• Description of the task:
Omit the images and return the remaining entries unchanged.

──────── Supplied records ────────

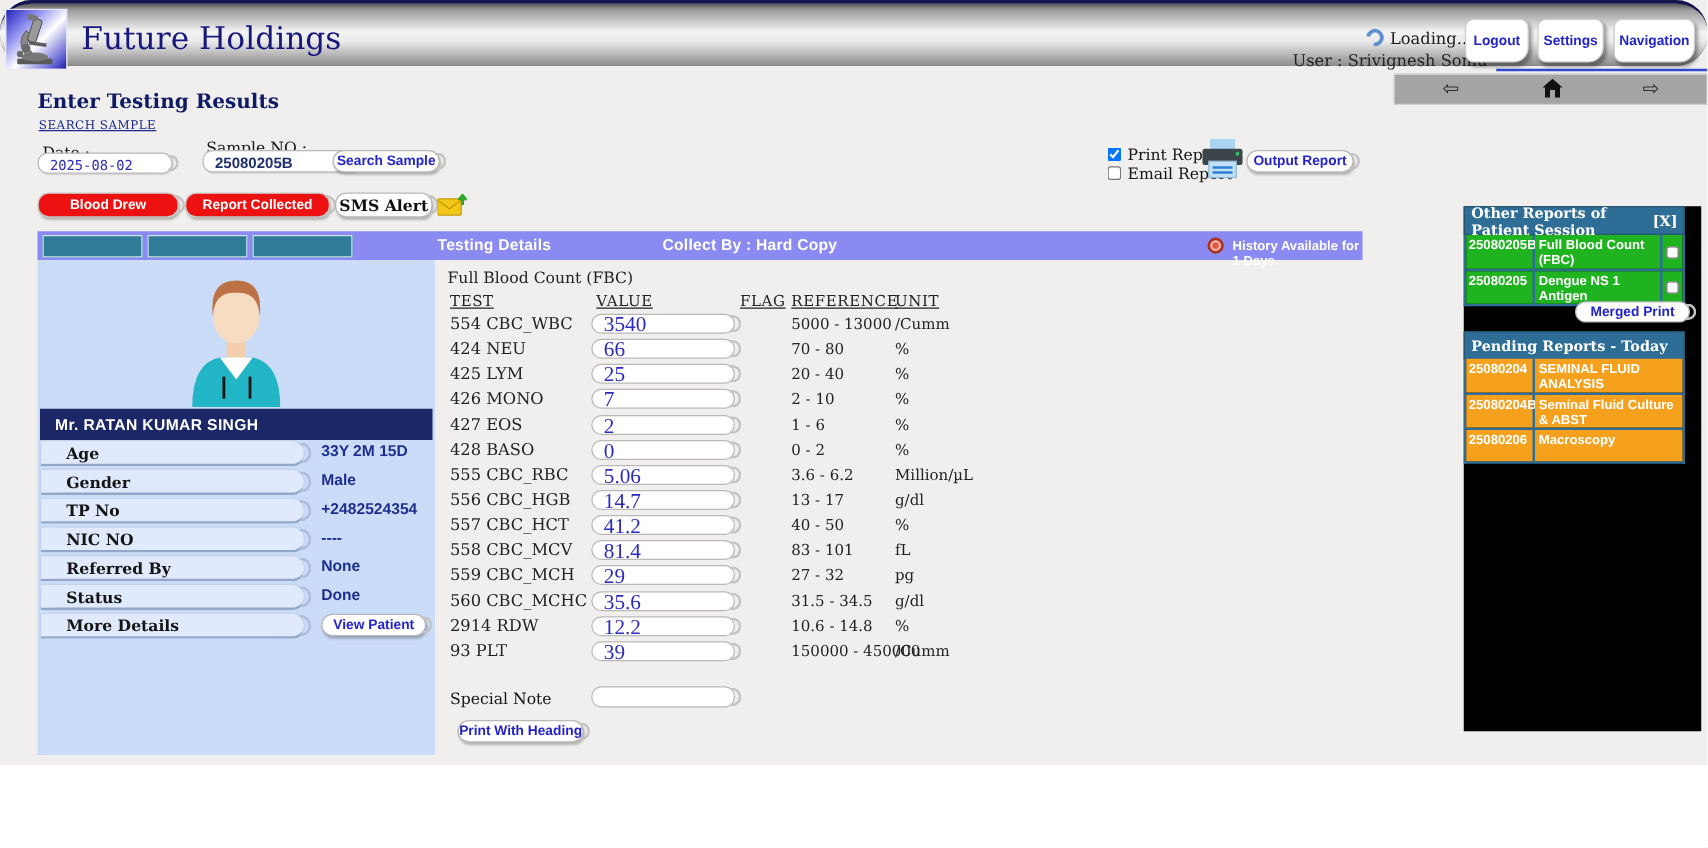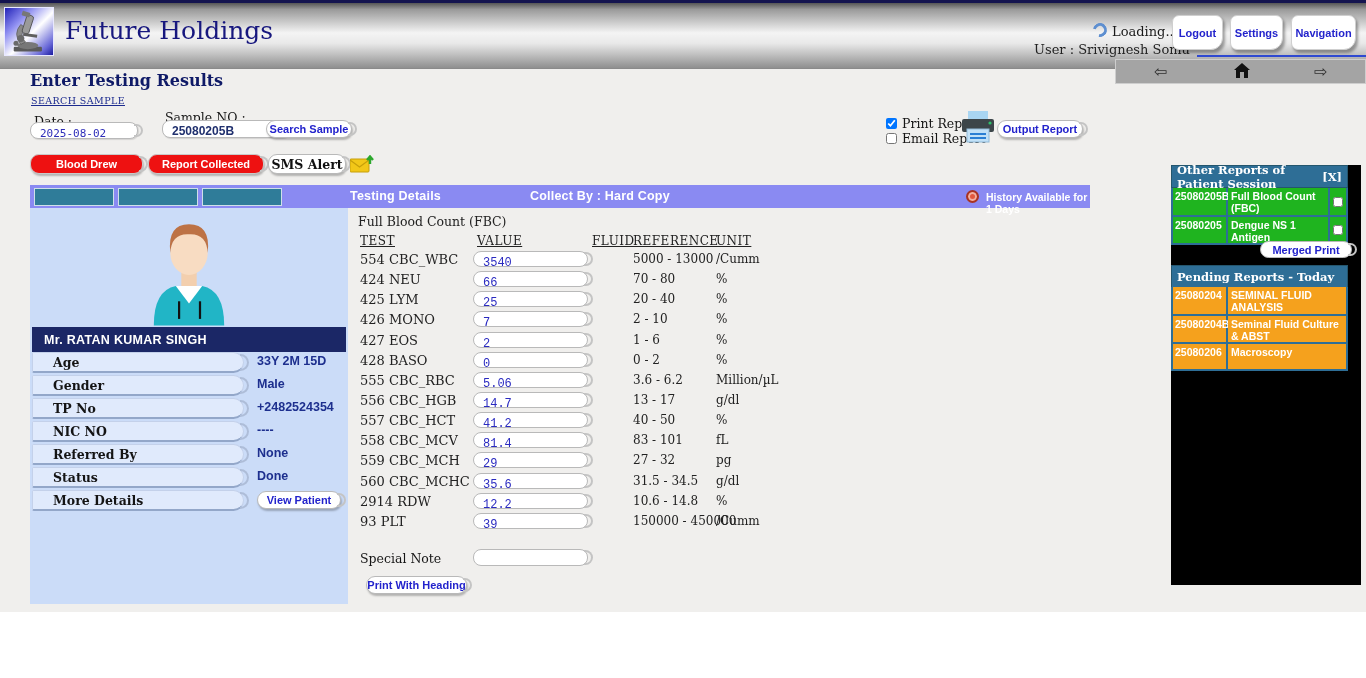"Future Holdings" .hdr { border-radius: none -> 25px; height: 69px -> 53px }
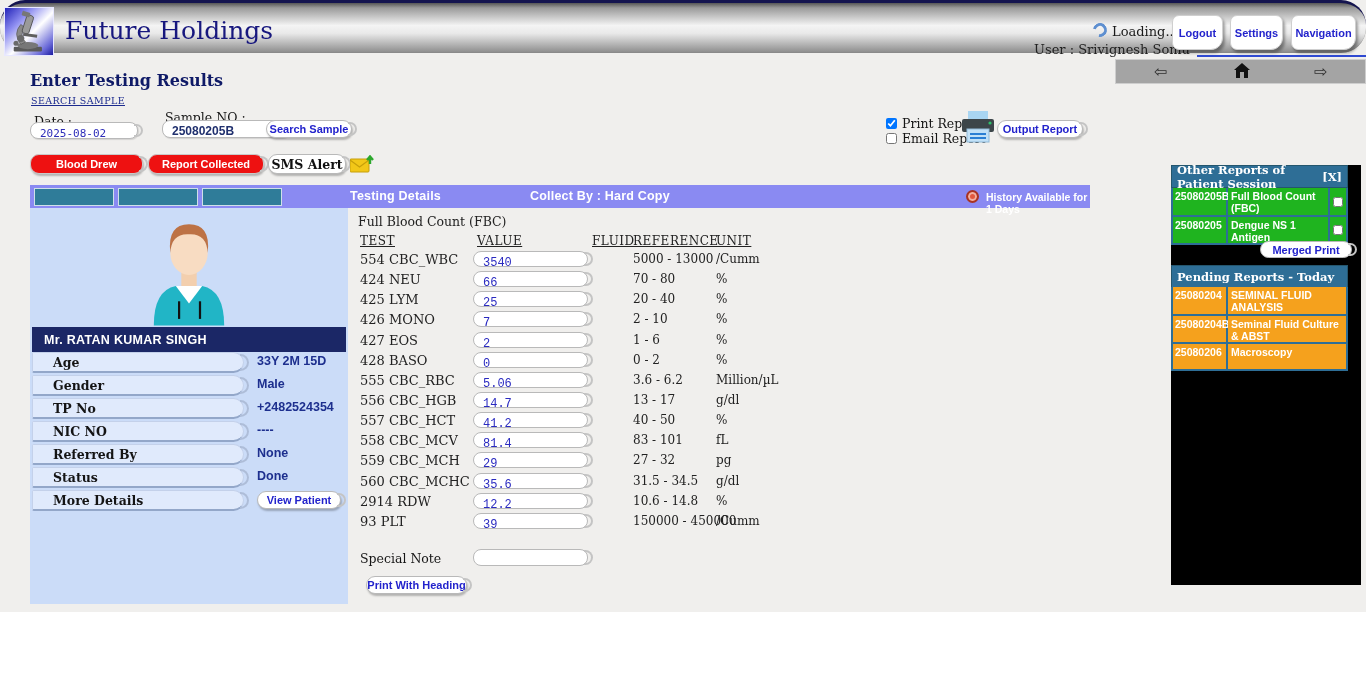"FLUID" span { text: FLUID -> FLAG }
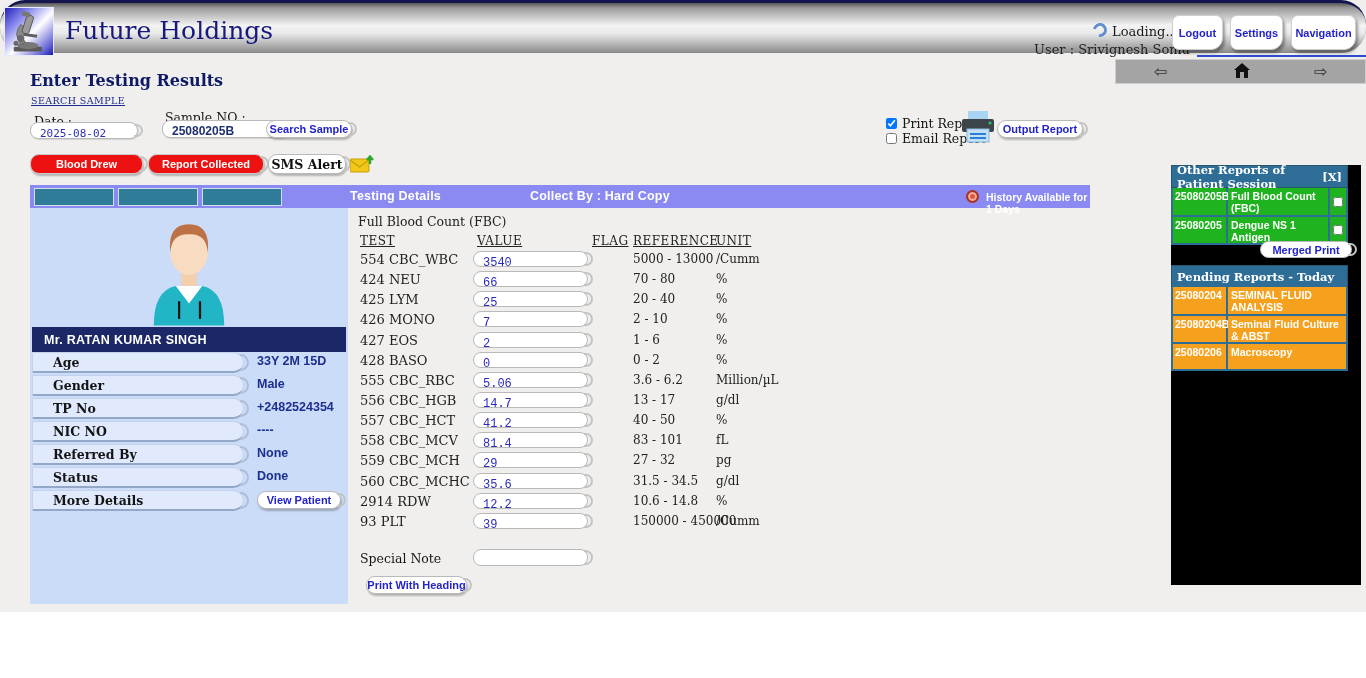"3540" .vwrap input { font-family: Liberation Mono, monospace -> Liberation Serif, serif; font-size: 12px -> 17px }
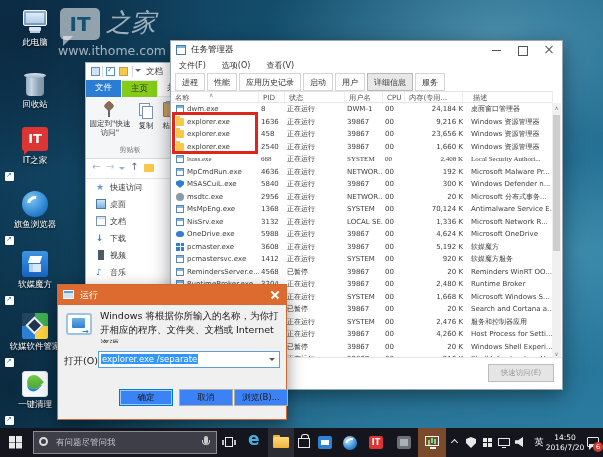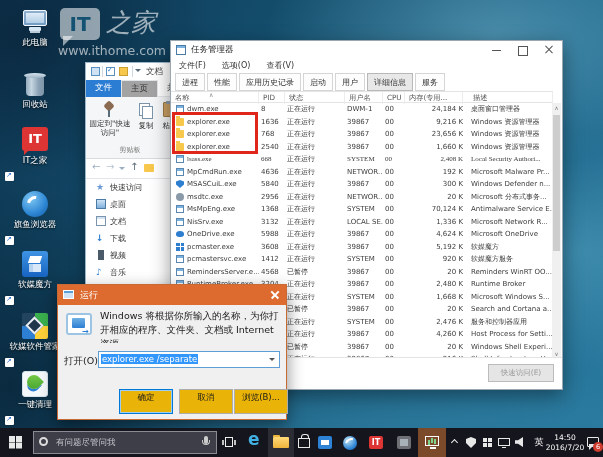"主页" .ex-tab.active { background: #a3a3a3 -> #84cc16 }
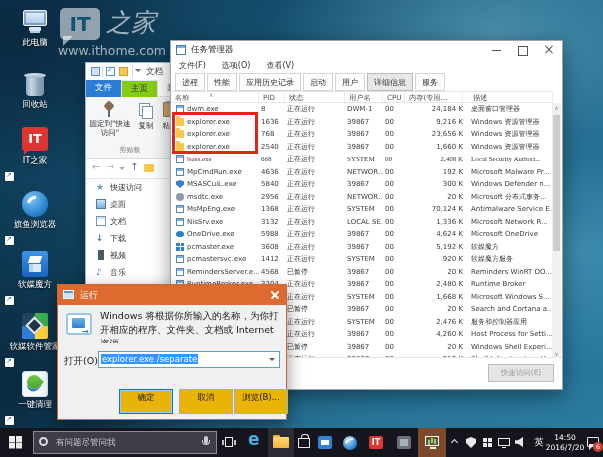"768" div.tm-cell { text: 768 -> 458 }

────────

• Written reply:
"Future Holdings" .hdr { border-radius: none -> 25px; height: 69px -> 53px }
"FLUID" span { text: FLUID -> FLAG }
"3540" .vwrap input { font-family: Liberation Mono, monospace -> Liberation Serif, serif; font-size: 12px -> 17px }
"主页" .ex-tab.active { background: #a3a3a3 -> #84cc16 }
"768" div.tm-cell { text: 768 -> 458 }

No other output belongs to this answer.